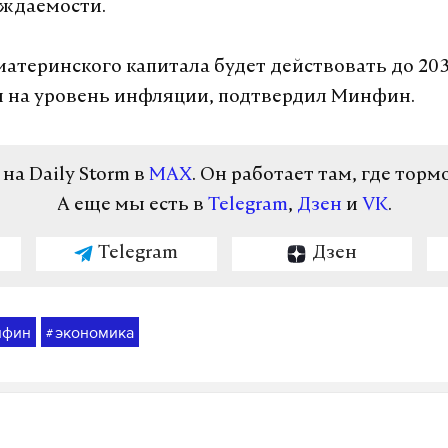
уждаемости.
атеринского капитала будет действовать до 203
 на уровень инфляции, подтвердил Минфин.
а Daily Storm в
MAX
. Он работает там, где торм
А еще мы есть в
Telegram
,
Дзен
и
VK
.
Telegram
Дзен
нфин
экономика
#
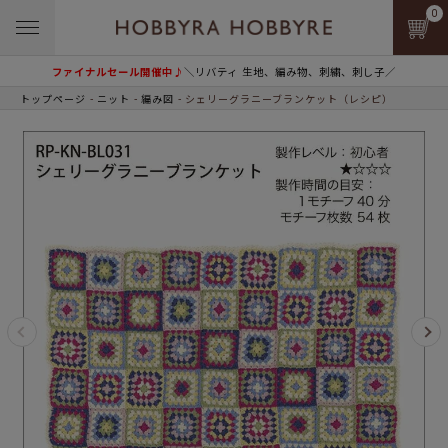
0
ファイナルセール開催中♪
＼リバティ 生地、編み物、刺繍、刺し子／
トップページ
ニット
編み図
シェリーグラニーブランケット（レシピ）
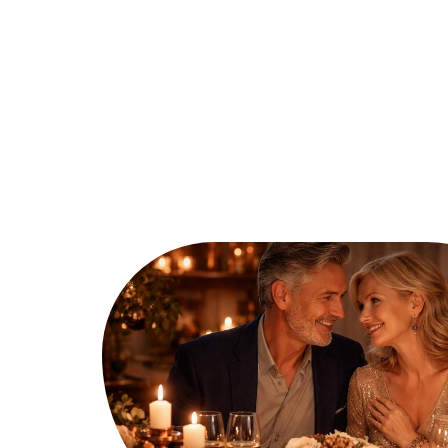
Ambiance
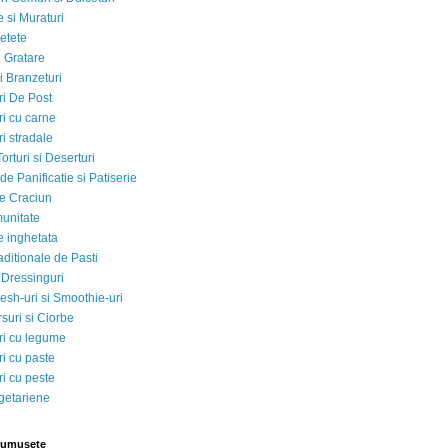
 si Muraturi
etete
si Gratare
i Branzeturi
i De Post
i cu carne
i stradale
Torturi si Deserturi
e Panificatie si Patiserie
e Craciun
munitate
e inghetata
aditionale de Pasti
 Dressinguri
esh-uri si Smoothie-uri
suri si Ciorbe
i cu legume
i cu paste
i cu peste
egetariene
rumusete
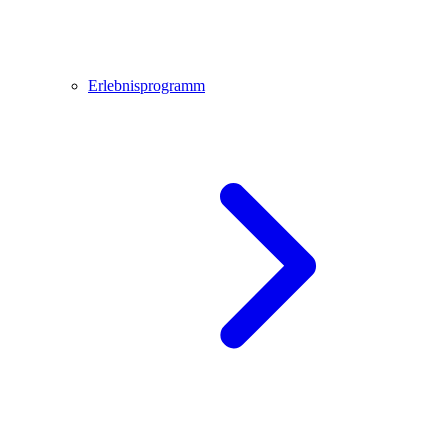
Erlebnisprogramm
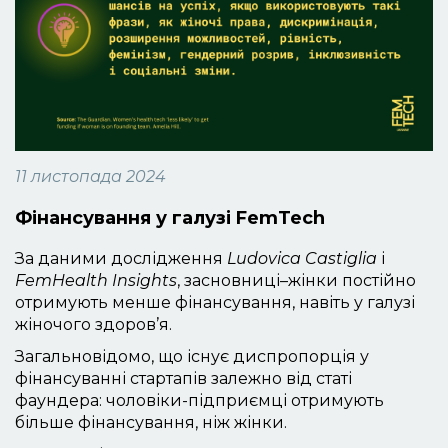
11 листопада 2024
Фінансування у галузі FemTech
За даними дослідження
Ludovica Castiglia
і
FemHealth Insights
, засновниці–жінки постійно
отримують менше фінансування, навіть у галузі
жіночого здоров’я.
Загальновідомо, що існує диспропорція у
фінансуванні стартапів залежно від статі
фаундера: чоловіки-підприємці отримують
більше фінансування, ніж жінки.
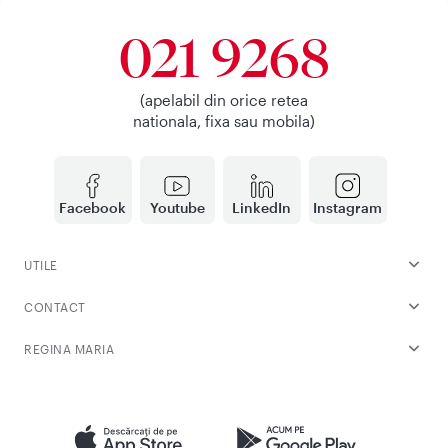
021 9268
(apelabil din orice retea
nationala, fixa sau mobila)
Facebook
Youtube
LinkedIn
Instagram
UTILE
CONTACT
REGINA MARIA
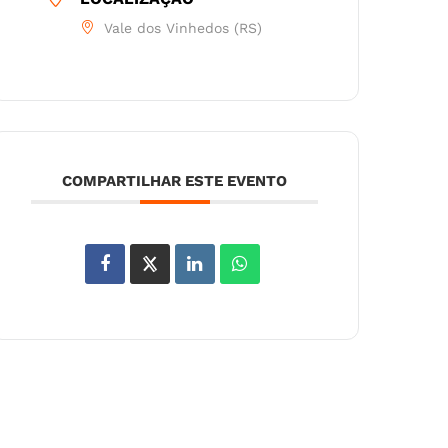
Vale dos Vinhedos (RS)
COMPARTILHAR ESTE EVENTO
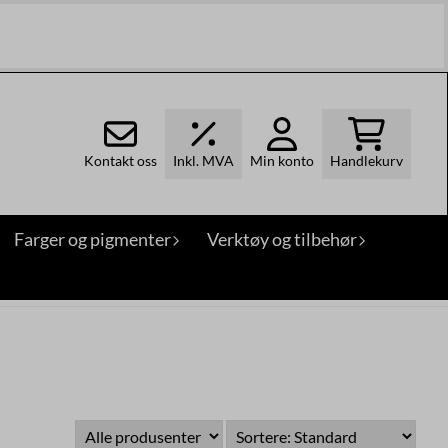
Kontakt oss
Inkl. MVA
Min konto
Handlekurv
Farger og pigmenter
Verktøy og tilbehør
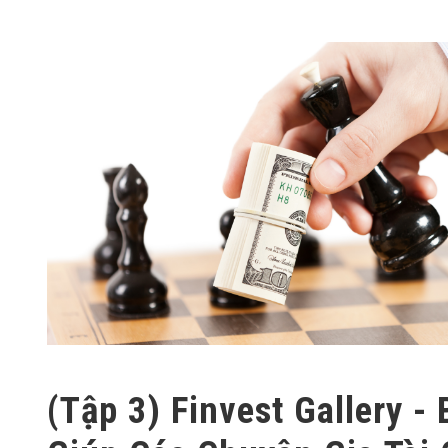
(Tập 3) Finvest Gallery -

##############################

--- Try it ---
Please write out the whole listing exactly, but not the pictures in it.

--- Written response ---
уждаемости.
атеринского капитала будет действовать до 203
 на уровень инфляции, подтвердил Минфин.
а Daily Storm в
MAX
. Он работает там, где торм
А еще мы есть в
Telegram
,
Дзен
и
VK
.
Telegram
Дзен
нфин
экономика
#
0
ファイナルセール開催中♪
＼リバティ 生地、編み物、刺繍、刺し子／
トップページ
ニット
編み図
シェリーグラニーブランケット（レシピ）
Ambiance
 si Muraturi
etete
si Gratare
i Branzeturi
i De Post
i cu carne
i stradale
Torturi si Deserturi
e Panificatie si Patiserie
e Craciun
munitate
e inghetata
aditionale de Pasti
 Dressinguri
esh-uri si Smoothie-uri
suri si Ciorbe
i cu legume
i cu paste
i cu peste
egetariene
rumusete
Erlebnisprogramm
11 листопада 2024
Фінансування у галузі FemTech
За даними дослідження
Ludovica Castiglia
і
FemHealth Insights
, засновниці–жінки постійно
отримують менше фінансування, навіть у галузі
жіночого здоров’я.
Загальновідомо, що існує диспропорція у
фінансуванні стартапів залежно від статі
фаундера: чоловіки-підприємці отримують
більше фінансування, ніж жінки.
021 9268
(apelabil din orice retea
nationala, fixa sau mobila)
Facebook
Youtube
LinkedIn
Instagram
UTILE
CONTACT
REGINA MARIA
Vale dos Vinhedos (RS)
COMPARTILHAR ESTE EVENTO
Kontakt oss
Inkl. MVA
Min konto
Handlekurv
Farger og pigmenter
Verktøy og tilbehør
(Tập 3) Finvest Gallery -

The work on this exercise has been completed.